Work task: The entire set of lines below should be copied exactly.

Material for the task: Begin

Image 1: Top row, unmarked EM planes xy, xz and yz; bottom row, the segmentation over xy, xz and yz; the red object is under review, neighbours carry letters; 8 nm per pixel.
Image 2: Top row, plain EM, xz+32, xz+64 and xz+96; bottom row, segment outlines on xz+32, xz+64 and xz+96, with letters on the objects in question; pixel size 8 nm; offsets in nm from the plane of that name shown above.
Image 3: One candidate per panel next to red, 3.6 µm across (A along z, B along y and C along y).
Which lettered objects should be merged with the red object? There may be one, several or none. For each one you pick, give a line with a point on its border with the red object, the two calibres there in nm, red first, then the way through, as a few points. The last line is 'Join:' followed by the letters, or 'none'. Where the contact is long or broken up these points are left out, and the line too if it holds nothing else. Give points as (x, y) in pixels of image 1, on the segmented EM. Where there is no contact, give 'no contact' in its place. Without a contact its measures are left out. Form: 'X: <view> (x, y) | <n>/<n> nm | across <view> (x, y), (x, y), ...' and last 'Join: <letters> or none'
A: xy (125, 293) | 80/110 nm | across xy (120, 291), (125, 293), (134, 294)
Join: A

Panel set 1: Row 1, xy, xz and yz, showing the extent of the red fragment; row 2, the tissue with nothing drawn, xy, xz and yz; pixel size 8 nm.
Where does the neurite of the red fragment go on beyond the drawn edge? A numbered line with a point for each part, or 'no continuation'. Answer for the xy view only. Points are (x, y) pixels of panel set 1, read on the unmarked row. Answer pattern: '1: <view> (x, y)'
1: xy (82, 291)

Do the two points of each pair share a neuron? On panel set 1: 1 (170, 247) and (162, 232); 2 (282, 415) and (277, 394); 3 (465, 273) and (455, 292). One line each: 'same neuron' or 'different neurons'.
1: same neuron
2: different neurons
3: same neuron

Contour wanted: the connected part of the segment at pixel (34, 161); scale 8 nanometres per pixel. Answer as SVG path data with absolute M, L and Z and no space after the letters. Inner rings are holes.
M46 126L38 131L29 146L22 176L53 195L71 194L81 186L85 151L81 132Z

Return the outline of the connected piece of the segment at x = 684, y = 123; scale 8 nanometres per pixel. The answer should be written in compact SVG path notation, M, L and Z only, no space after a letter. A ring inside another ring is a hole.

Material for the task: End

Written response:
Image 1: Top row, unmarked EM planes xy, xz and yz; bottom row, the segmentation over xy, xz and yz; the red object is under review, neighbours carry letters; 8 nm per pixel.
Image 2: Top row, plain EM, xz+32, xz+64 and xz+96; bottom row, segment outlines on xz+32, xz+64 and xz+96, with letters on the objects in question; pixel size 8 nm; offsets in nm from the plane of that name shown above.
Image 3: One candidate per panel next to red, 3.6 µm across (A along z, B along y and C along y).
Which lettered objects should be merged with the red object? There may be one, several or none. For each one you pick, give a line with a point on its border with the red object, the two calibres there in nm, red first, then the way through, as a few points. The last line is 'Join:' followed by the letters, or 'none'. Where the contact is long or broken up these points are left out, and the line too if it holds nothing else. Give points as (x, y) in pixels of image 1, on the segmented EM. Where there is no contact, give 'no contact' in its place. Without a contact its measures are left out. Form: 'X: <view> (x, y) | <n>/<n> nm | across <view> (x, y), (x, y), ...' and last 'Join: <letters> or none'
A: xy (125, 293) | 80/110 nm | across xy (120, 291), (125, 293), (134, 294)
Join: A

Panel set 1: Row 1, xy, xz and yz, showing the extent of the red fragment; row 2, the tissue with nothing drawn, xy, xz and yz; pixel size 8 nm.
Where does the neurite of the red fragment go on beyond the drawn edge? A numbered line with a point for each part, or 'no continuation'. Answer for the xy view only. Points are (x, y) pixels of panel set 1, read on the unmarked row. Answer pattern: '1: <view> (x, y)'
1: xy (82, 291)

Do the two points of each pair share a neuron? On panel set 1: 1 (170, 247) and (162, 232); 2 (282, 415) and (277, 394); 3 (465, 273) and (455, 292). One line each: 'same neuron' or 'different neurons'.
1: same neuron
2: different neurons
3: same neuron

Contour wanted: the connected part of the segment at pixel (34, 161); scale 8 nanometres per pixel. Answer as SVG path data with absolute M, L and Z and no space after the letters. Inner rings are holes.
M46 126L38 131L29 146L22 176L53 195L71 194L81 186L85 151L81 132Z

Return the outline of the connected piece of the segment at x = 684, y = 123; scale 8 nanometres per pixel. The answer should be written in compact SVG path notation, M, L and Z only, no space after a letter. A ring inside another ring is a hole.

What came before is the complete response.